Forward-Looking Statements
Information set forth in this document contains forward-looking statements, which involve a number of risks and uncertainties. Kindred and RehabCare caution readers that any forward-looking information is not a guarantee of future performance and that actual results could differ materially from those contained in the forward-looking information.
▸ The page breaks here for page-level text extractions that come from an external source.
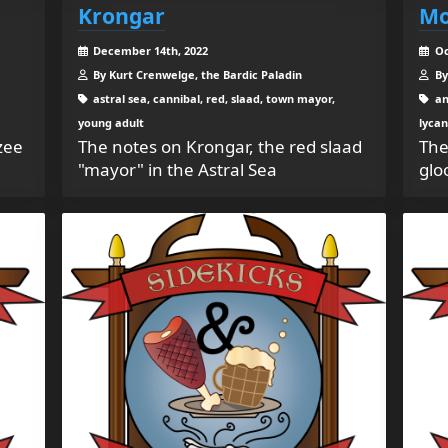
Krongar
Mo
December 14th, 2022
Oc
By Kurt Crenwelge, the Bardic Paladin
By
astral sea, cannibal, red, slaad, town mayor,
an
young adult
lycan
zee
The notes on Krongar, the red slaad
The
"mayor" in the Astral Sea
glo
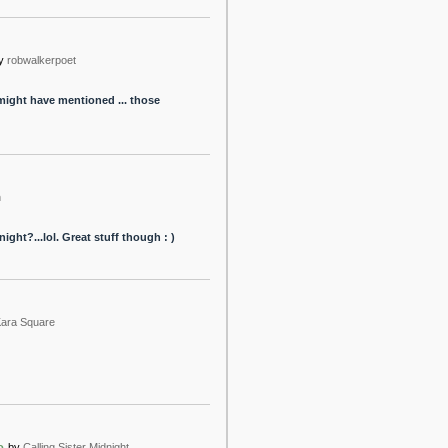
y
robwalkerpoet
might have mentioned ... those
h
ght?...lol. Great stuff though : )
ara Square
o
by
Calling Sister Midnight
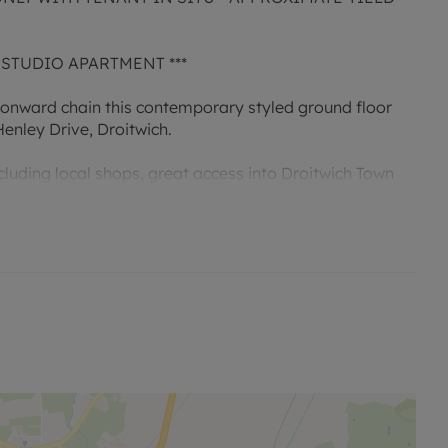
 STUDIO APARTMENT ***
 onward chain this contemporary styled ground floor
enley Drive, Droitwich.
cluding local shops, great access into Droitwich Town
ks to the M5 this property would make the ideal first
te kitchen, dressing area and a shower room.
block located to the side, electric heating and double
e is currently being extended to 210 years from the
on the lease will be approximately 166 years remaining
annum and their is a separate insurance of £302.19 per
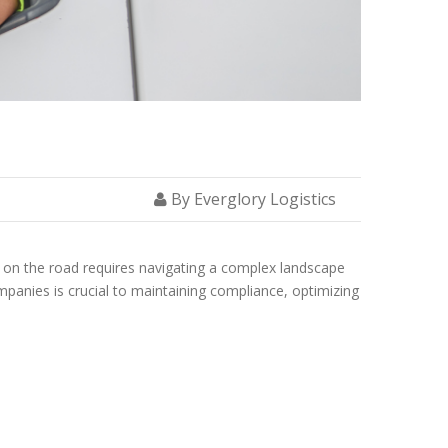
NS AND PERMITS
By Everglory Logistics
ks on the road requires navigating a complex landscape
mpanies is crucial to maintaining compliance, optimizing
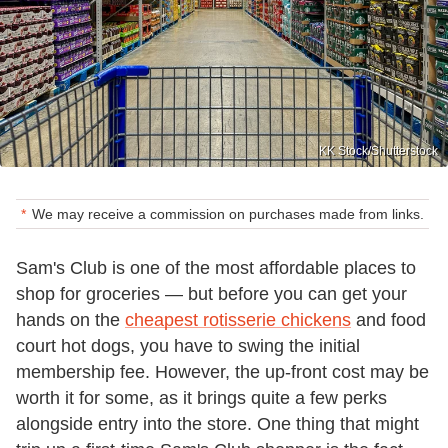
KK Stock/Shutterstock
We may receive a commission on purchases made from links.
Sam's Club is one of the most affordable places to
shop for groceries — but before you can get your
hands on the
cheapest rotisserie chickens
and food
court hot dogs, you have to swing the initial
membership fee. However, the up-front cost may be
worth it for some, as it brings quite a few perks
alongside entry into the store. One thing that might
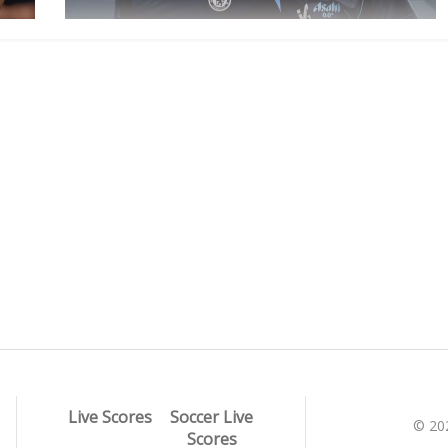
Live Scores
Soccer Live
© 20
Scores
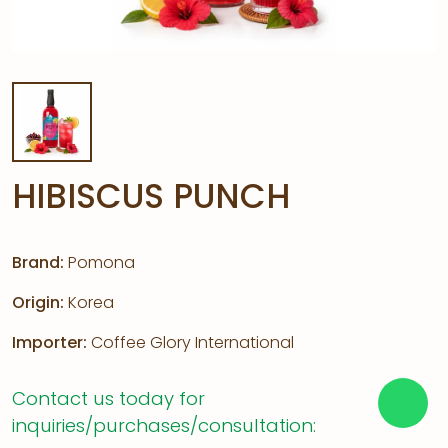
HIBISCUS PUNCH
Brand:
Pomona
Origin:
Korea
Importer:
Coffee Glory International
Contact us today for
inquiries/purchases/consultation:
Such forward-looking statements include, but are not limited to, statements about the benefits of the business combination transaction involving Kindred and RehabCare, including future financial and operating results, the combined company’s plans, objectives, expectations and intentions and other statements that are not historical facts.
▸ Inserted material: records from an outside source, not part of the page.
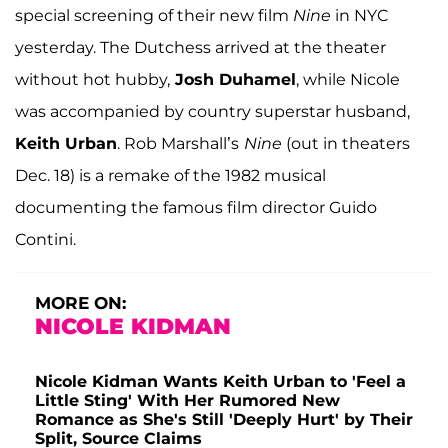
special screening of their new film
Nine
in NYC
yesterday. The Dutchess arrived at the theater
without hot hubby,
Josh Duhamel
, while Nicole
was accompanied by country superstar husband,
Keith Urban
. Rob Marshall’s
Nine
(out in theaters
Dec. 18) is a remake of the 1982 musical
documenting the famous film director Guido
Contini.
MORE ON:
NICOLE KIDMAN
Nicole Kidman Wants Keith Urban to 'Feel a
Little Sting' With Her Rumored New
Romance as She's Still 'Deeply Hurt' by Their
Split, Source Claims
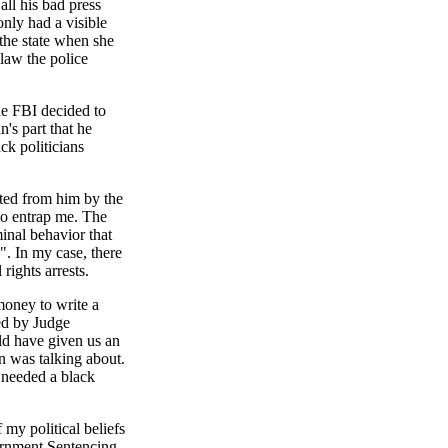
all his bad press
nly had a visible
 the state when she
 law the police
he FBI decided to
's part that he
ck politicians
pted from him by the
to entrap me. The
minal behavior that
". In my case, there
rights arrests.
money to write a
wed by Judge
uld have given us an
n was talking about.
e needed a black
 my political beliefs
ernment Sentencing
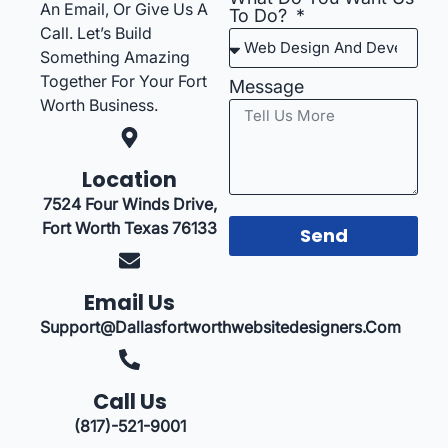
An Email, Or Give Us A
To Do?
Call. Let’s Build
Something Amazing
Together For Your Fort
Message
Worth Business.
Location
7524 Four Winds Drive,
Fort Worth Texas 76133
Send
Email Us
Support@dallasfortworthwebsitedesigners.com
Call Us
(817)-521-9001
The following factors, among others, could cause actual results to differ from those set forth in the forward-looking statements: (a) the receipt of all required licensure and regulatory approvals and the satisfaction of the closing conditions to the acquisition of RehabCare by Kindred, including approval of the pending transaction by the shareholders of the respective companies, and Kindred’s ability to complete the required financing as contemplated by the financing commitment; (b) Kindred’s ability to integrate the operations of the acquired hospitals and rehabilitation services operations and realize the anticipated revenues, economies of scale, cost synergies and productivity gains in connection with the RehabCare acquisition and any other acquisitions that may be undertaken during 2011, as and when planned, including the potential for unanticipated issues, expenses and liabilities associated with those acquisitions and the risk that RehabCare fails to meet its expected financial and operating targets; (c) the potential for diversion of management time and resources in seeking to complete the RehabCare acquisition and integrate its operations; (d) the potential failure to retain key employees of RehabCare; (e) the impact of Kindred’s significantly increased levels of indebtedness as a result of the RehabCare acquisition on Kindred’s funding costs, operating flexibility and ability to fund ongoing operations with additional borrowings, particularly in light of ongoing volatility in the credit and capital markets; (f) the potential for dilution to Kindred stockholders as a result of the RehabCare acquisition; and (g) the ability of the Company to operate pursuant to the terms of its debt obligations, including Kindred’s obligations under financings undertaken to complete the RehabCare acquisition, and the ability of Kindred to operate pursuant to its master lease agreements with Ventas, Inc. (NYSE:VTR). Additional factors that may affect future results are contained in Kindred’s and RehabCare’s filings with the SEC, which are available at the SEC’s web site at www.sec.gov. Many of these factors are beyond the control of Kindred or RehabCare. Kindred and RehabCare disclaim any obligation to update and revise statements contained in these materials based on new information or otherwise.